DIRECTIONS FOR THIS TASK
Please restate exactly what appears in the records below from the first line to the line where "January 2018" is, that line included.
INPUT DATA Block Start
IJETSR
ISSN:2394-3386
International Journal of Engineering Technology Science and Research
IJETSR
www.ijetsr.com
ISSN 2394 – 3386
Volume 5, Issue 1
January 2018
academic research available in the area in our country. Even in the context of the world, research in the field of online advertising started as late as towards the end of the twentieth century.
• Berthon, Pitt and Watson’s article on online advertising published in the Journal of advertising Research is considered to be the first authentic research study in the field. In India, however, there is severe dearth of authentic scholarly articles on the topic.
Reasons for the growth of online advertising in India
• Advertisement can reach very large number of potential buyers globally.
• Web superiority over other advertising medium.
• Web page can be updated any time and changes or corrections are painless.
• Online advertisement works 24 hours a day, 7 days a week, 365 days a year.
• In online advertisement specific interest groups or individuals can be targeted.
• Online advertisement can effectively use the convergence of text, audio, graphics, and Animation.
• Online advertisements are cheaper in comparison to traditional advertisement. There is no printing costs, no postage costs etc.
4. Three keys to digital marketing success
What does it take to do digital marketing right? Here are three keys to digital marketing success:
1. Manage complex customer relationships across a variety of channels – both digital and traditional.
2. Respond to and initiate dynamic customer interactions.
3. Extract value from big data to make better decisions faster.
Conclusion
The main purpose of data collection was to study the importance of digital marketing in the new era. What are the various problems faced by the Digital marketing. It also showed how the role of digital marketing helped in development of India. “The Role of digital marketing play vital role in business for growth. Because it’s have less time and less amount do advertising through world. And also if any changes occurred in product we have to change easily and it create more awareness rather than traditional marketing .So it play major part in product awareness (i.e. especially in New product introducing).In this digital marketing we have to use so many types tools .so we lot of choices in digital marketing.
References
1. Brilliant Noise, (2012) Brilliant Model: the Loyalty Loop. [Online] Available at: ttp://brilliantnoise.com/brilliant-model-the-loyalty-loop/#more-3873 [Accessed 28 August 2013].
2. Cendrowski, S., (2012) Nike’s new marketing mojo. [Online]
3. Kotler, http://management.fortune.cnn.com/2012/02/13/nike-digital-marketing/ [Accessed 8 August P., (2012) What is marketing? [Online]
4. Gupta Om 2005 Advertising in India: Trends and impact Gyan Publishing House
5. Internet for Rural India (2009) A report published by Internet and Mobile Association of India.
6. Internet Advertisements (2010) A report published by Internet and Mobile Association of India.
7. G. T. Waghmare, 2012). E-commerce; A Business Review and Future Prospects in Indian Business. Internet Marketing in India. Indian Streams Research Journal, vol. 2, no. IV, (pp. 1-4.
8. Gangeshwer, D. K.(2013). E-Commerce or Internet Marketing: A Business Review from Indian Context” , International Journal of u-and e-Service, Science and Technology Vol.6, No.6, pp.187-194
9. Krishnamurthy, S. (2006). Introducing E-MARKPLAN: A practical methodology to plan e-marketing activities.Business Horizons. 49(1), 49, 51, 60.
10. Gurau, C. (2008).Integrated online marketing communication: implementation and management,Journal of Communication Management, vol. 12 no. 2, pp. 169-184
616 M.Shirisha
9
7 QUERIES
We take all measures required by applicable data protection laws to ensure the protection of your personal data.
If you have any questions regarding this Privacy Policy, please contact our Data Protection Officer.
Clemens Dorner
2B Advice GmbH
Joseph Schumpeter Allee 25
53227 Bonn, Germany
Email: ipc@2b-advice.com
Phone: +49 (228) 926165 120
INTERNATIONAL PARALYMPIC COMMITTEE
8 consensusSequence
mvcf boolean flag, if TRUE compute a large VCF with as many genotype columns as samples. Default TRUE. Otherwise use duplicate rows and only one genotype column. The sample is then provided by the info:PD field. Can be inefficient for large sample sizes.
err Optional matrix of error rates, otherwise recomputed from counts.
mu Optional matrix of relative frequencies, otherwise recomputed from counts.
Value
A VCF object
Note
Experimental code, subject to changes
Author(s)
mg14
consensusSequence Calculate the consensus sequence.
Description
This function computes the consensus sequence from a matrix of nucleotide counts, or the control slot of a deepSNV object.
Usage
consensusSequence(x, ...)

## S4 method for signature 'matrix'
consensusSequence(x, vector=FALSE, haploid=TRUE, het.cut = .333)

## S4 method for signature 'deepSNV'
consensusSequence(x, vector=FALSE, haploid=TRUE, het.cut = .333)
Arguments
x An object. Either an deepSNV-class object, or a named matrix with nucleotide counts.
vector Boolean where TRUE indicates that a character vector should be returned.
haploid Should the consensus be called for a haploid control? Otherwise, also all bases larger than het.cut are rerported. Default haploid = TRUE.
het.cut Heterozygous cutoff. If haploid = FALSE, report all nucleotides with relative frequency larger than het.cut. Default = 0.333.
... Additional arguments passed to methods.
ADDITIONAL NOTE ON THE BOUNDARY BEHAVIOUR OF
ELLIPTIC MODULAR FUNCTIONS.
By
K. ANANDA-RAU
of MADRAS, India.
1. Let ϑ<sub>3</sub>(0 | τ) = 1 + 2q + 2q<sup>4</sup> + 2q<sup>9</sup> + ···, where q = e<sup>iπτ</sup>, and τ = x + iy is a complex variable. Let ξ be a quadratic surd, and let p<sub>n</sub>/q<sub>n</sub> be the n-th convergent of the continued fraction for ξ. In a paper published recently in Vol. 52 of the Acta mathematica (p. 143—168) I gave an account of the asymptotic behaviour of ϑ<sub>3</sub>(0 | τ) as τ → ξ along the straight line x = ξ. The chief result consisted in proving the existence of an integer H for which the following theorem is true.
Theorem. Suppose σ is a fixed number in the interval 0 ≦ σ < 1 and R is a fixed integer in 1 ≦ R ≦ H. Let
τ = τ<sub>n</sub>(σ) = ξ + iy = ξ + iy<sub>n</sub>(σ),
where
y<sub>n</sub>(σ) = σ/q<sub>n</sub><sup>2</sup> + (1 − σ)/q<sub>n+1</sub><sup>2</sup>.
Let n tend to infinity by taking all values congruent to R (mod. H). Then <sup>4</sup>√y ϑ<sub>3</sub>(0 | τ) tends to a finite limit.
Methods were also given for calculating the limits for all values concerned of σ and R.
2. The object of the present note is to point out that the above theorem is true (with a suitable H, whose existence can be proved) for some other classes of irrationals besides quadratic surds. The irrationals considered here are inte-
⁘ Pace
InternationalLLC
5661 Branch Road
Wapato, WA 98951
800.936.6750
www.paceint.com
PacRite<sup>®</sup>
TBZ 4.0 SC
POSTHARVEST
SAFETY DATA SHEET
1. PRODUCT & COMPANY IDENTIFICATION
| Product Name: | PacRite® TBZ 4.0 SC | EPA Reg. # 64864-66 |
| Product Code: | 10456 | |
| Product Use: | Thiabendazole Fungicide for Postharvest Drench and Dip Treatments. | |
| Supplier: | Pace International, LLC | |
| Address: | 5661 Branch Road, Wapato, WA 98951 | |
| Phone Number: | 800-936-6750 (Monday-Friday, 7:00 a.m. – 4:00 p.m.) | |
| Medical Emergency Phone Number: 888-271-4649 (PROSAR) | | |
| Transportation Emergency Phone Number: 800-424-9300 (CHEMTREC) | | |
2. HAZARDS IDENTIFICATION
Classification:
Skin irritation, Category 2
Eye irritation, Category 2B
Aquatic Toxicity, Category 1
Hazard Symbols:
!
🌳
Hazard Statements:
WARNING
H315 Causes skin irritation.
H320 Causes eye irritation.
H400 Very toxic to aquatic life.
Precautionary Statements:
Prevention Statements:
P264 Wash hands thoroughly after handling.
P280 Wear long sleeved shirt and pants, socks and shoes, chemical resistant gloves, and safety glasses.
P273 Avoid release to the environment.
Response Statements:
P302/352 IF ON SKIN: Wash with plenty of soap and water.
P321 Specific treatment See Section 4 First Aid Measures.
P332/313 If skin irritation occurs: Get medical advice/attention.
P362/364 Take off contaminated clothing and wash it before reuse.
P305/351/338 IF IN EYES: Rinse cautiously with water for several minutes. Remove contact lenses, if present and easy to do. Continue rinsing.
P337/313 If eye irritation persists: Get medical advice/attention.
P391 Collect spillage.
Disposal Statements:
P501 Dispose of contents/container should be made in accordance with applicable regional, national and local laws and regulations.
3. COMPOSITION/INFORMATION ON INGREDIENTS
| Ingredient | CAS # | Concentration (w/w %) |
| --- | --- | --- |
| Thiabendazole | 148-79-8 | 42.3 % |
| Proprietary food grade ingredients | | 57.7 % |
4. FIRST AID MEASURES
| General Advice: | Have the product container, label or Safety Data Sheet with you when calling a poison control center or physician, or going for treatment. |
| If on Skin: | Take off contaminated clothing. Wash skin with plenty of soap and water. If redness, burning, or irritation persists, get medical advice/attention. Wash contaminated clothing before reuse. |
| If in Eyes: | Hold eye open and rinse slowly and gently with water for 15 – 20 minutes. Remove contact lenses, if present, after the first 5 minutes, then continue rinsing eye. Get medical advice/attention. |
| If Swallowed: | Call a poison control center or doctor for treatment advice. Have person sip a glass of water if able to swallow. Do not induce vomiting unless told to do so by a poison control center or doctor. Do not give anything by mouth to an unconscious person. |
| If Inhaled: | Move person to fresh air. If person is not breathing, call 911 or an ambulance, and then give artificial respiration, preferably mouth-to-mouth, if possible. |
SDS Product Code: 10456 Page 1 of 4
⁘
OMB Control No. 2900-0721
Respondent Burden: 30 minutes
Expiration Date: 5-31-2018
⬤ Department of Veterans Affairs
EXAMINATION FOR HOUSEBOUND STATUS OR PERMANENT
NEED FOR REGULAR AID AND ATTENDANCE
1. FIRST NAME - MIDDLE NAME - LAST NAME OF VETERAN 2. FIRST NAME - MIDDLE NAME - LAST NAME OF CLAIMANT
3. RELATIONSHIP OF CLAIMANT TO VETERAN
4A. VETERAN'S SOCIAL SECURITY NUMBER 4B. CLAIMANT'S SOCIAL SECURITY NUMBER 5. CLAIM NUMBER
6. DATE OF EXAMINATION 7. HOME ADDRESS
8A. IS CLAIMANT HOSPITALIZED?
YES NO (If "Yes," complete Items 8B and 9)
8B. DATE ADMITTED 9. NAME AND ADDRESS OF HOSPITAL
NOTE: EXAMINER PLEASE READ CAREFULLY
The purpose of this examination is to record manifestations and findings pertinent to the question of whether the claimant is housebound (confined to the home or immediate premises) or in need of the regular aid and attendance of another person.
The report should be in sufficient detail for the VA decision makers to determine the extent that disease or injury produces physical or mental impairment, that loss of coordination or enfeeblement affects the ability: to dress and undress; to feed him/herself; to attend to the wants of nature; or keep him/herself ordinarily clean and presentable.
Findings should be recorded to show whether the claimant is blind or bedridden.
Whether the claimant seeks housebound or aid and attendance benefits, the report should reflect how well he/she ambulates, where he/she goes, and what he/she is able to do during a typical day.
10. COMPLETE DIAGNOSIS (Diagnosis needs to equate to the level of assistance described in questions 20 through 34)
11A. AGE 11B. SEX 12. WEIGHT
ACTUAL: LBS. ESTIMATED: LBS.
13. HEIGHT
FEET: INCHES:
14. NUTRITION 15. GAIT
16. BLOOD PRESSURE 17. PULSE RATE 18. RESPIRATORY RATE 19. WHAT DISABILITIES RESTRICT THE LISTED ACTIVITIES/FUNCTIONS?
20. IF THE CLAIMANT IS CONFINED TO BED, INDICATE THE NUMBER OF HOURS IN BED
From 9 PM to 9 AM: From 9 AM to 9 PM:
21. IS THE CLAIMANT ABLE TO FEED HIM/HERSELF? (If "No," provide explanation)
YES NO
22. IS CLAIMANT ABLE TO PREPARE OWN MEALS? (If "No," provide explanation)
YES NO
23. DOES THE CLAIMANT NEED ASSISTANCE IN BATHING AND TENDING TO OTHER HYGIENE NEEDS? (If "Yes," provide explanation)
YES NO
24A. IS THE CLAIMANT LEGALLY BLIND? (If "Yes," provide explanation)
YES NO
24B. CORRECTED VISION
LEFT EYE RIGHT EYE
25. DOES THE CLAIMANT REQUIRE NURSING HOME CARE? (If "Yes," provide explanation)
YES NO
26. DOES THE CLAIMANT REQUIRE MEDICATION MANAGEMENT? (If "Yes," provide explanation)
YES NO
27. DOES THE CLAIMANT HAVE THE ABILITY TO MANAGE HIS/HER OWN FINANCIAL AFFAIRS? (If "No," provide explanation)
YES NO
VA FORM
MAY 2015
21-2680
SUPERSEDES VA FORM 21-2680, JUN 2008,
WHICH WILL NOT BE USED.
INPUT DATA Block End
ANSWER FOR THIS EXERCISE
IJETSR
ISSN:2394-3386
International Journal of Engineering Technology Science and Research
IJETSR
www.ijetsr.com
ISSN 2394 – 3386
Volume 5, Issue 1
January 2018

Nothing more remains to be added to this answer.